==== Input
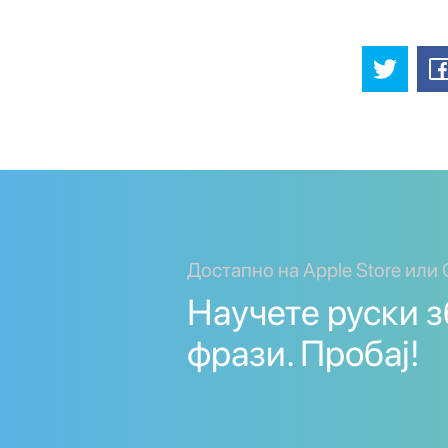
Достапно на Apple Store или 
Научете руски з
фрази. Пробај!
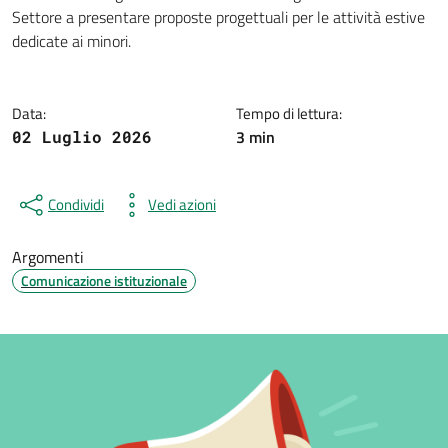
Dettagli della notizia
Settore a presentare proposte progettuali per le attività estive
dedicate ai minori.
Data:
Tempo di lettura:
3 min
02 Luglio 2026
Condividi
Vedi azioni
Argomenti
Comunicazione istituzionale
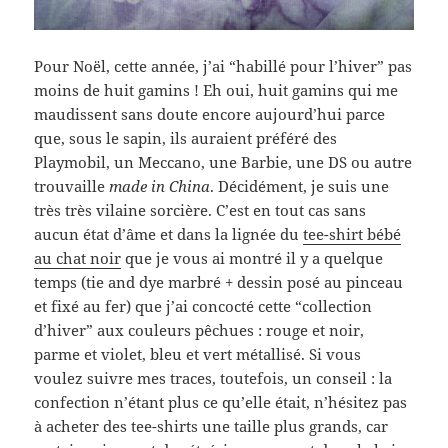
Pour Noël, cette année, j’ai “habillé pour l’hiver” pas
moins de huit gamins ! Eh oui, huit gamins qui me
maudissent sans doute encore aujourd’hui parce
que, sous le sapin, ils auraient préféré des
Playmobil, un Meccano, une Barbie, une DS ou autre
trouvaille
made in China
. Décidément, je suis une
très très vilaine sorcière. C’est en tout cas sans
aucun état d’âme et dans la lignée du
tee-shirt bébé
au chat noir
que je vous ai montré il y a quelque
temps (tie and dye marbré + dessin posé au pinceau
et fixé au fer) que j’ai concocté cette “collection
d’hiver” aux couleurs pêchues : rouge et noir,
parme et violet, bleu et vert métallisé. Si vous
voulez suivre mes traces, toutefois, un conseil : la
confection n’étant plus ce qu’elle était, n’hésitez pas
à acheter des tee-shirts une taille plus grands, car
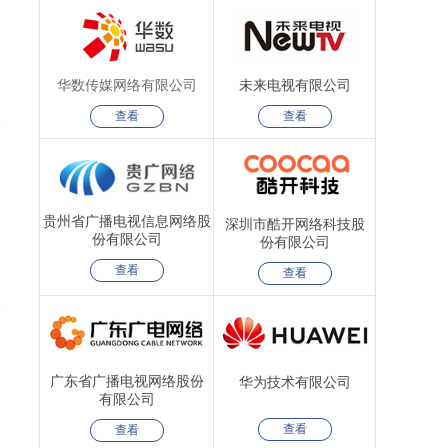
华数传媒网络有限公司
未来电视有限公司
查看
查看
贵州省广播电视信息网络股
深圳市酷开网络科技股
份有限公司
份有限公司
查看
查看
广东省广播电视网络股份
华为技术有限公司
有限公司
查看
查看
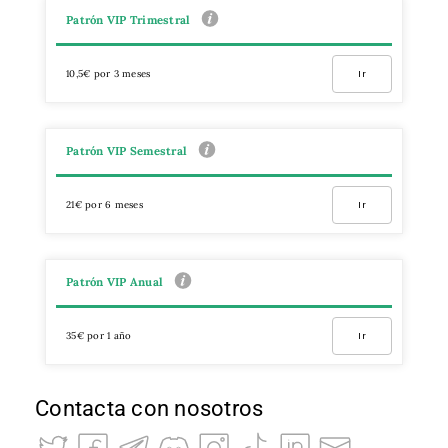
Patrón VIP Trimestral
10,5€ por 3 meses
Ir
Patrón VIP Semestral
21€ por 6 meses
Ir
Patrón VIP Anual
35€ por 1 año
Ir
Contacta con nosotros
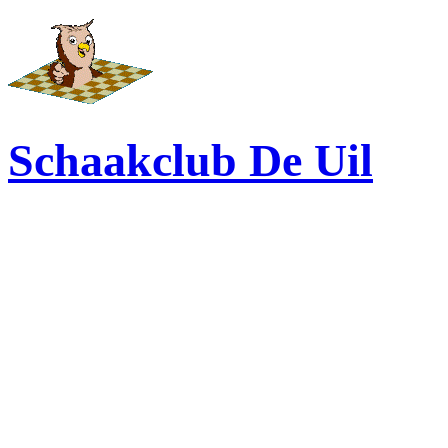
Schaakclub De Uil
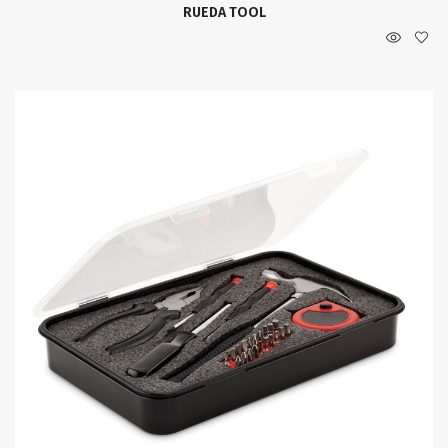
RUEDA TOOL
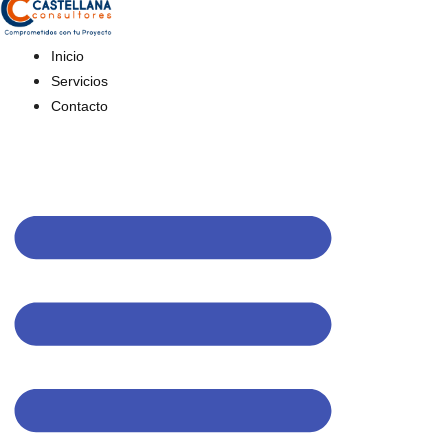
Inicio
Servicios
Contacto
========
Copy every line of text in the data above word for word, leaving out the pictures.

Достапно на Apple Store или 
Научете руски з
фрази. Пробај!
Dettagli della notizia
Settore a presentare proposte progettuali per le attività estive
dedicate ai minori.
Data:
Tempo di lettura:
3 min
02 Luglio 2026
Condividi
Vedi azioni
Argomenti
Comunicazione istituzionale
Pour Noël, cette année, j’ai “habillé pour l’hiver” pas
moins de huit gamins ! Eh oui, huit gamins qui me
maudissent sans doute encore aujourd’hui parce
que, sous le sapin, ils auraient préféré des
Playmobil, un Meccano, une Barbie, une DS ou autre
trouvaille
made in China
. Décidément, je suis une
très très vilaine sorcière. C’est en tout cas sans
aucun état d’âme et dans la lignée du
tee-shirt bébé
au chat noir
que je vous ai montré il y a quelque
temps (tie and dye marbré + dessin posé au pinceau
et fixé au fer) que j’ai concocté cette “collection
d’hiver” aux couleurs pêchues : rouge et noir,
parme et violet, bleu et vert métallisé. Si vous
voulez suivre mes traces, toutefois, un conseil : la
confection n’étant plus ce qu’elle était, n’hésitez pas
à acheter des tee-shirts une taille plus grands, car
华数传媒网络有限公司
未来电视有限公司
查看
查看
贵州省广播电视信息网络股
深圳市酷开网络科技股
份有限公司
份有限公司
查看
查看
广东省广播电视网络股份
华为技术有限公司
有限公司
查看
查看
Patrón VIP Trimestral
10,5€ por 3 meses
Ir
Patrón VIP Semestral
21€ por 6 meses
Ir
Patrón VIP Anual
35€ por 1 año
Ir
Contacta con nosotros
Schaakclub De Uil
RUEDA TOOL
Inicio
Servicios
Contacto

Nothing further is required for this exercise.